JOB ITEM: From the line that contains "12.999.000đ" to the final line of the entries below, write out every line exactly as it appears, and nothing else.

PROVIDED ENTRIES:
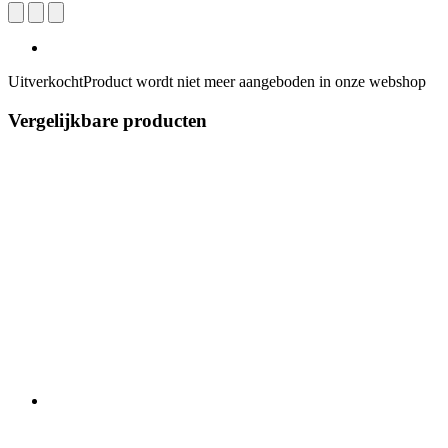
Uitverkocht
Product wordt niet meer aangeboden in onze webshop
Vergelijkbare producten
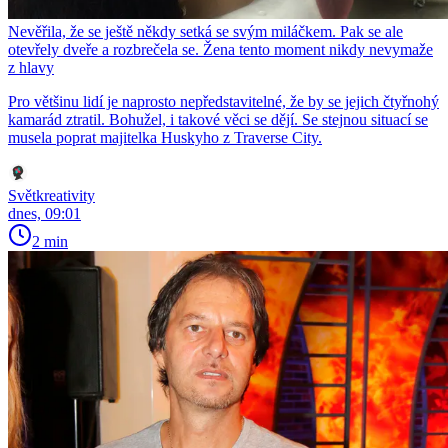
Nevěřila, že se ještě někdy setká se svým miláčkem. Pak se ale
otevřely dveře a rozbrečela se. Žena tento moment nikdy nevymaže
z hlavy
Pro většinu lidí je naprosto nepředstavitelné, že by se jejich čtyřnohý
kamarád ztratil. Bohužel, i takové věci se dějí. Se stejnou situací se
musela poprat majitelka Huskyho z Traverse City.
Světkreativity
dnes, 09:01
2 min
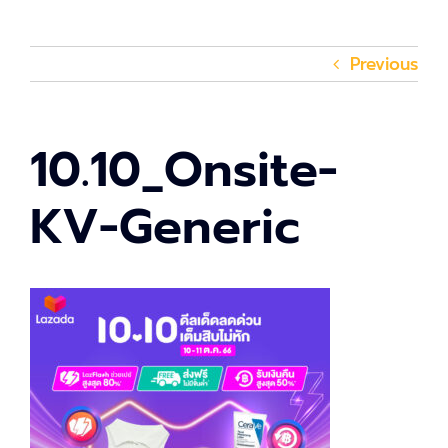
Previous
10.10_Onsite-
KV-Generic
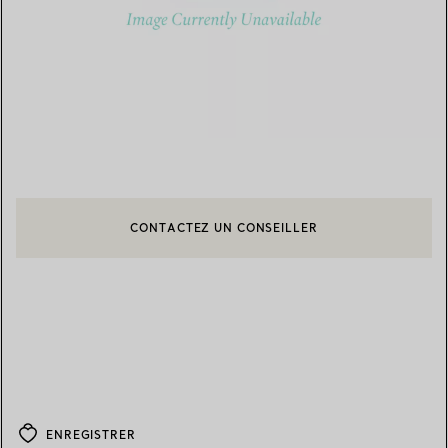
CONTACTEZ UN CONSEILLER
CONTACTER UN CONSEILLER CLIENT OU PRENDRE RENDEZ-V
BOOK AN APPOINTMENT
ENREGISTRER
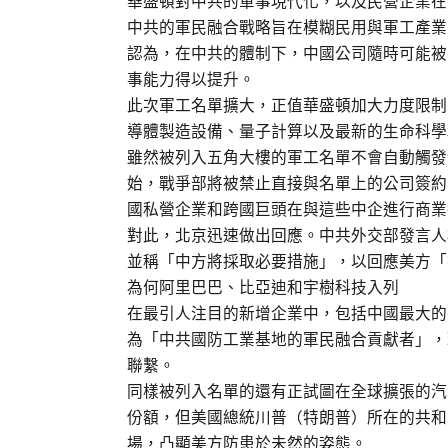
華盛頓對中共的軍事現代化，以及民營企業在
中共的軍民融合戰略旨在模糊民用與軍工產業
認為，在中共的體制下，中國公司隨時可能被
事能力得以提升。
此次軍工名單擴大，正值華盛頓加大力度限制
導體製造設備、量子計算以及最新的生命科學
雖然被列入五角大樓的軍工名單不會自動觸發
始，戰爭部將被禁止直接與名單上的公司簽約
國私營企業和跨國巨頭在與這些中企進行商業
對此，北京迅速做出回應。中共外交部發言人
並稱「中方將採取必要措施」，以回應美方「
為何阿里巴巴、比亞迪和宇樹科技入列
在最引人注目的新增企業中，包括中國最大的
為「中共國防工業基地的軍民融合貢獻者」，
聯繫。
同樣被列入名單的還有正試圖在全球擴張的汽
份額，但美國總統川普（特朗普）所在的共和
場，凸顯美方防患於未然的姿態。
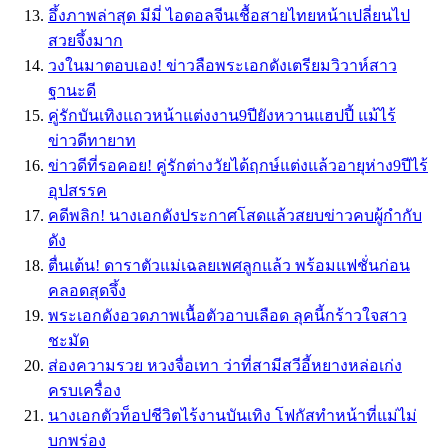
อึ้งภาพล่าสุด มีมี่ ไอดอลจีนเชื้อสายไทยหน้าเปลี่ยนไป
สวยจึ้งมาก
วงในมาตอบเอง! ข่าวลือพระเอกดังเตรียมวิวาห์สาว
ฐานะดี
คู่รักบันเทิงแถวหน้าแต่งงาน9ปียังหวานแฮปปี้ แม้ไร้
ข่าวดีทายาท
ข่าวดีที่รอคอย! คู่รักต่างวัยได้ฤกษ์แต่งแล้วอายุห่าง9ปีไร้
อุปสรรค
คดีพลิก! นางเอกดังประกาศโสดแล้วสยบข่าวคบผู้กำกับ
ดัง
ตื่นเต้น! ดาราตัวแม่เฉลยเพศลูกแล้ว พร้อมแฟชั่นก่อน
คลอดสุดจึ้ง
พระเอกดังอวดภาพเนื้อตัวอาบเลือด ลุคนี้กร้าวใจสาว
ชะมัด
ส่องความรวย หวงจื่อเทา ว่าที่สามีสวีอี้หยางหล่อเก่ง
ครบเครื่อง
นางเอกตัวท็อปชีวิตไร้งานบันเทิง โฟกัสทำหน้าที่แม่ไม่
บกพร่อง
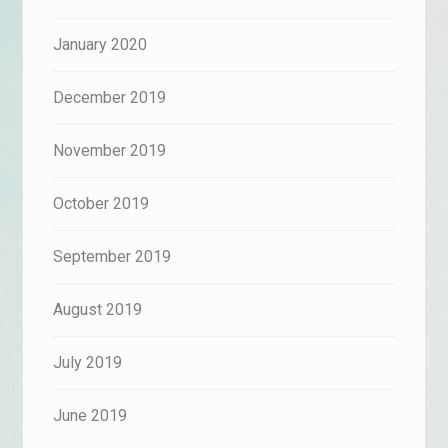
January 2020
December 2019
November 2019
October 2019
September 2019
August 2019
July 2019
June 2019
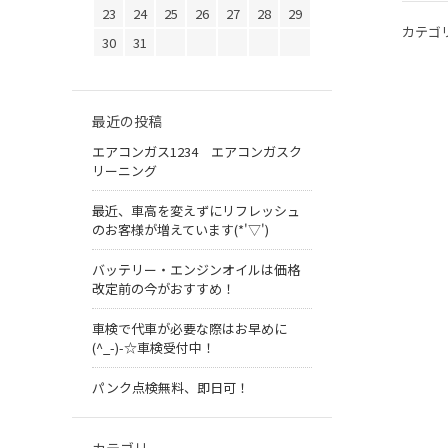
23
24
25
26
27
28
29
カテゴ
30
31
最近の投稿
エアコンガス1234 エアコンガスク
リーニング
最近、車高を変えずにリフレッシュ
のお客様が増えています(*'▽')
バッテリー・エンジンオイルは価格
改定前の今がおすすめ！
車検で代車が必要な際はお早めに
(^_-)-☆車検受付中！
パンク点検無料、即日可！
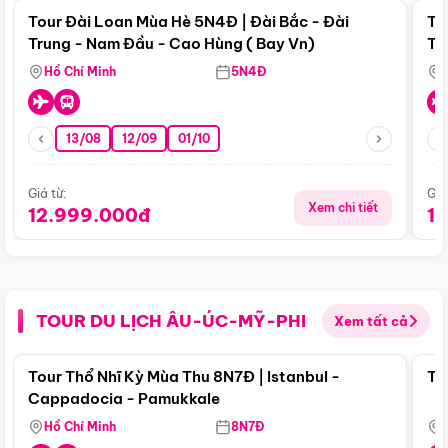
Tour Đài Loan Mùa Hè 5N4Đ | Đài Bắc - Đài
To
Trung - Nam Đầu - Cao Hùng ( Bay Vn)
Tr
Hồ Chí Minh
5N4Đ
13/08
12/09
01/10
Giá từ:
Giá
Xem chi tiết
12.999.000đ
1
TOUR DU LỊCH ÂU-ÚC-MỸ-PHI
Xem tất cả
Điểm nổi bật
Tour Thổ Nhĩ Kỳ Mùa Thu 8N7Đ | Istanbul -
To
Cappadocia - Pamukkale
Hồ Chí Minh
8N7Đ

RESULT OF THIS TASK:
12.999.000đ
1
TOUR DU LỊCH ÂU-ÚC-MỸ-PHI
Xem tất cả
Điểm nổi bật
Tour Thổ Nhĩ Kỳ Mùa Thu 8N7Đ | Istanbul -
To
Cappadocia - Pamukkale
Hồ Chí Minh
8N7Đ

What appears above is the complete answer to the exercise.